It’s February and it’s Black History Month! During this month of acknowledging our Black history, our present lives, and our futures, I encourage us to reflect on the people, places, systems, experiences, and objects that have left an indelible mark on who we are, how we define Black History Month, and our relationship with this important month of significance, its history, and its legacy!
This year’s theme is, “Black Excellence: A Heritage to Celebrate; a Future to Build!” We have no shortage of Black accomplishments and contributions of Black excellence in our communities. From arts and culture, education, business, law, science, health, trades, entrepreneurship, sports, and community building and design, to academia, fashion, social services, politics, and beyond we are paving the way for Black futures! Stay tuned. We can do this all year but this month I’ll especially highlight some. I invite you to join me in celebrating the countless ways that Black communities continue to contribute to the rich, social, cultural, economic, and political tapestry of this province. I also want to recognize the unanimous passing of the Emancipation Month Act in 2021, which declared August as Emancipation Month in Ontario. As we know these days and months of significance – while critically necessary and deeply symbolic—are not the end of the story. In many ways, they are a beautiful and hard fought beginning.

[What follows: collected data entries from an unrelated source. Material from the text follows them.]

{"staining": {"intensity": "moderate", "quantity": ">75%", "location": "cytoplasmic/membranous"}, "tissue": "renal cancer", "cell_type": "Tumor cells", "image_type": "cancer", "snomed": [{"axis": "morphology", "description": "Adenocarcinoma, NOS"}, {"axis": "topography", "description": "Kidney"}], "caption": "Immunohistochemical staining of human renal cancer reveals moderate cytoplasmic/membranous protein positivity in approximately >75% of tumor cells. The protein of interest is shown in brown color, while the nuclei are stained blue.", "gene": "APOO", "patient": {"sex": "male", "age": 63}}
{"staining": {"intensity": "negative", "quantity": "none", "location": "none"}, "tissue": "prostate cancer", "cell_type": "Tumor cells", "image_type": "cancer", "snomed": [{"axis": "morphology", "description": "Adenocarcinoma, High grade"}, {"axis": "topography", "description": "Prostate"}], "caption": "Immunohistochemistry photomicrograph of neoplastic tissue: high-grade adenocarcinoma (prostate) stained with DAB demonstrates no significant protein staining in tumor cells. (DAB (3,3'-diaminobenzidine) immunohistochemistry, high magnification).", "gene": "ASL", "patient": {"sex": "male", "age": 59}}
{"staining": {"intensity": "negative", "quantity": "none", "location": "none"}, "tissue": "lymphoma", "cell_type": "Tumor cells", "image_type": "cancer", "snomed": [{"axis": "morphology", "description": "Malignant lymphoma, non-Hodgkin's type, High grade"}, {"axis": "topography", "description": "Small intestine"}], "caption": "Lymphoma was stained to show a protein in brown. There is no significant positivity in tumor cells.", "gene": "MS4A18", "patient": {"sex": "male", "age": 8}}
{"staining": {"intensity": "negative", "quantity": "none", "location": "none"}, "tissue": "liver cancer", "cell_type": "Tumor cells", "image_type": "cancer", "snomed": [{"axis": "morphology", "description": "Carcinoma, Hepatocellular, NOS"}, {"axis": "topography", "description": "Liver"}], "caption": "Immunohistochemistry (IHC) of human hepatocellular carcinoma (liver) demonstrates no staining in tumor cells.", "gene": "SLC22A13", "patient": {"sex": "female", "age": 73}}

This year marks the end of the UN’s International Decade for People of African Descent with emphases on recognition and the right to equality and non-discrimination, justice and our fair and equitable access to it, and our right to development and measures against poverty. While we have made many strides, our work in the fight for equity, justice, and systemic change is far from done. Structural anti-Black racism continues to harm our communities. Recently we saw an OHRC report confirming—unsurprisingly—the profound systemic racism that still exists in policing in Toronto and throughout this province. There is still so much work to be done to ensure the health, wellness, and collective safety of our Black communities.
Today I reiterate my calls for the province to redress the damage done by the legacy and ongoing reality of anti-Black racism and demand proper investments and systemic changes to ensure a bright future for Black folks across the province. This work must happen year-round. We must stamp out barriers to access in health care, education, housing, finance, and the “justice” system among other sectors and institutions. We must declare anti-Black racism a public health crisis recognizing the physical, mental and environmental toll of everyday and structural racism in our communities. For example, many Black-owned businesses—like those in my Toronto—St. Paul’s community of Little Jamaica and Midtown—have been hit disproportionately hard by the COVID-19 pandemic and frankly challenges even before COVID. The same rings true for many Black women entrepreneurs, Black disabled, Afro-Indigenous, and 2SLGBTQIA+ entrepreneurs and community members at large who must bump up against intersecting ongoing violences of misogynoir, ableism, anti-Indigenous racism, homophobia, transphobia, and ageism among others.
Black History Month is one month but investing in Black communities is the responsibility of all levels of government year round. It starts with listening to Black voices – listening never tokenizing. We have perspectives and solutions! It starts with taking account of where policies fall short and actions must meet good intentioned words. As individuals, we must take up the privilege of celebrating our Black lives, uplifting and amplifying our Black joy, and tackling anti-Black racism in all its forms and intersectionalities 365 days a year. We stand on the shoulders of giants in our community - past, present, and future. We are up for the task!